The impassioned involvement of our students in their community may not impress Shoval, but it is making the difference in the lives of thousands of residents of the Negev every day.
FAYE BITTKER Ben-Gurion University of the Negev Beersheba
Here and now
Sir, – Let’s not waste our time and hopes reminding people of the Shoa (“An irrational, obscene hatred,” June 8). They don’t like it and it makes them mad.
There are now generations for whom the Shoa is ancient history.
What the new, non-Jewish (and maybe Jewish, too) generations want to know is our justification for being here right now. They see and hear thousands of Arabs giving their own narrative.
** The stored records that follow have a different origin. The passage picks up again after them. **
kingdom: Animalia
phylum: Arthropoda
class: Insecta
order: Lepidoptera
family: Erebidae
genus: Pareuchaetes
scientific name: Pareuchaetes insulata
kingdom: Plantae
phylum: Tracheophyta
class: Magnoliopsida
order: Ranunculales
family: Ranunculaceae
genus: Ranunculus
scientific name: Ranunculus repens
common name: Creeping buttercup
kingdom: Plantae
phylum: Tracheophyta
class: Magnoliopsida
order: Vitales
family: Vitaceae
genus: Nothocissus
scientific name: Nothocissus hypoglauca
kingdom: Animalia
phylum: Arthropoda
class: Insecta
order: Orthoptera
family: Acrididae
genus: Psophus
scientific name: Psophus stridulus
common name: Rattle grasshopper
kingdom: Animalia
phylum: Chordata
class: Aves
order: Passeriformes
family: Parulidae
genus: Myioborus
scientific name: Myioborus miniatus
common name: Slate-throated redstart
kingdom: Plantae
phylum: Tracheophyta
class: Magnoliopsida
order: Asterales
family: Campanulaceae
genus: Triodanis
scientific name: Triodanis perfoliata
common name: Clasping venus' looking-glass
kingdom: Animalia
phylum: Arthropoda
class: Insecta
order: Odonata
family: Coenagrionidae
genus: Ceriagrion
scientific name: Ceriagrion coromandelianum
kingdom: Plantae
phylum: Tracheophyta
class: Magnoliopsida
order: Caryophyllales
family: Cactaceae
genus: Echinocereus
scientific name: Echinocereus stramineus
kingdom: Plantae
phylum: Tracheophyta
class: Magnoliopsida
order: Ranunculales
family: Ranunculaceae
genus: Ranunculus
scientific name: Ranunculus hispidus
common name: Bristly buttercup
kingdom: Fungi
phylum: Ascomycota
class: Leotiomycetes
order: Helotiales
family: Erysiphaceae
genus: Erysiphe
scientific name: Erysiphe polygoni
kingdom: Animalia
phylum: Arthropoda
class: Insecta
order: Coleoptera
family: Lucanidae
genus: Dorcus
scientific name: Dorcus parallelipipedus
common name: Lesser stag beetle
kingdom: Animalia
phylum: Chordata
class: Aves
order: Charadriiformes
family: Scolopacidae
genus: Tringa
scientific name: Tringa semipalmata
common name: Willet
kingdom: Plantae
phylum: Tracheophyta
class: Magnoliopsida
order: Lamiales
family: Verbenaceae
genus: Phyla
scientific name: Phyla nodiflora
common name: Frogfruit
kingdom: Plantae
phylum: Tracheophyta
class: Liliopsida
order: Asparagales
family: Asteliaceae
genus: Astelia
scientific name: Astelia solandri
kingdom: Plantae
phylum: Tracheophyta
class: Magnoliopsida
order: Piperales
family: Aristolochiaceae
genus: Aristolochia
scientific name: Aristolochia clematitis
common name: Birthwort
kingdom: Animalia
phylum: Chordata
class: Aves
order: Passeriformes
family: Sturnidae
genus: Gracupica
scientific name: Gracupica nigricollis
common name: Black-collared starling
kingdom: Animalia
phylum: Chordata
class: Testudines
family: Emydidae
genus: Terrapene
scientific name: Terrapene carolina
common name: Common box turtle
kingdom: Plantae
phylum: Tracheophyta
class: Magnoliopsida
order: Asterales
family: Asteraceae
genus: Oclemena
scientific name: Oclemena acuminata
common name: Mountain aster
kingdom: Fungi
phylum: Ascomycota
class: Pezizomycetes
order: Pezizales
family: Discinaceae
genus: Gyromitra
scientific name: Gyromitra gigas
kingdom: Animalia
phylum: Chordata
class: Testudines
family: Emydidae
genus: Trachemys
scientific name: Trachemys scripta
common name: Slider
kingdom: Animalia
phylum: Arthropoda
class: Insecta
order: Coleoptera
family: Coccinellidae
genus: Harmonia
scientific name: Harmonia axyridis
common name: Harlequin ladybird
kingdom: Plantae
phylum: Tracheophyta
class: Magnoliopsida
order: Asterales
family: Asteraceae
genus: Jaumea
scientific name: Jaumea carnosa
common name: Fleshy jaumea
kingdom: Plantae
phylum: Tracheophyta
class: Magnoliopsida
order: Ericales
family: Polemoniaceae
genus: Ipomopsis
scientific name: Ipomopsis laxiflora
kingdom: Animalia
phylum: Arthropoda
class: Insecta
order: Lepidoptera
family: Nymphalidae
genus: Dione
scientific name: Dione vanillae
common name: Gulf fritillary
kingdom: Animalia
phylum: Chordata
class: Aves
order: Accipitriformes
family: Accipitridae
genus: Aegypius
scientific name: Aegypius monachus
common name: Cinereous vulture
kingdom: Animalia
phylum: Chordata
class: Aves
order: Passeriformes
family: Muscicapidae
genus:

We have to give ours without constantly recalling our private tragedies.
The only way we can expect people to pay attention is to point to the abandonment of the territory under the Turks, quoting chapter and verse, and its revival under the Zionists. We have brought desolate places to life and absorbed hundreds of thousands of immigrants.HELEN LEVENSTON Jerusalem
Show her the Bible
Sir, – Unfortunately, Yoram Dori (“An open letter to Helen Thomas,” June 7) picked the wrong example to justify why we Jews are fully entitled to live in what Thomas terms “Palestine.” Our right is because we have returned to our biblical homeland, and in so doing have filled a basic vacuum of empty land. A much better example would have been to show her people who could prove continuous familial links to the land, like the not insignificant numbers who are 10th-generation (or similar) Jerusalemites.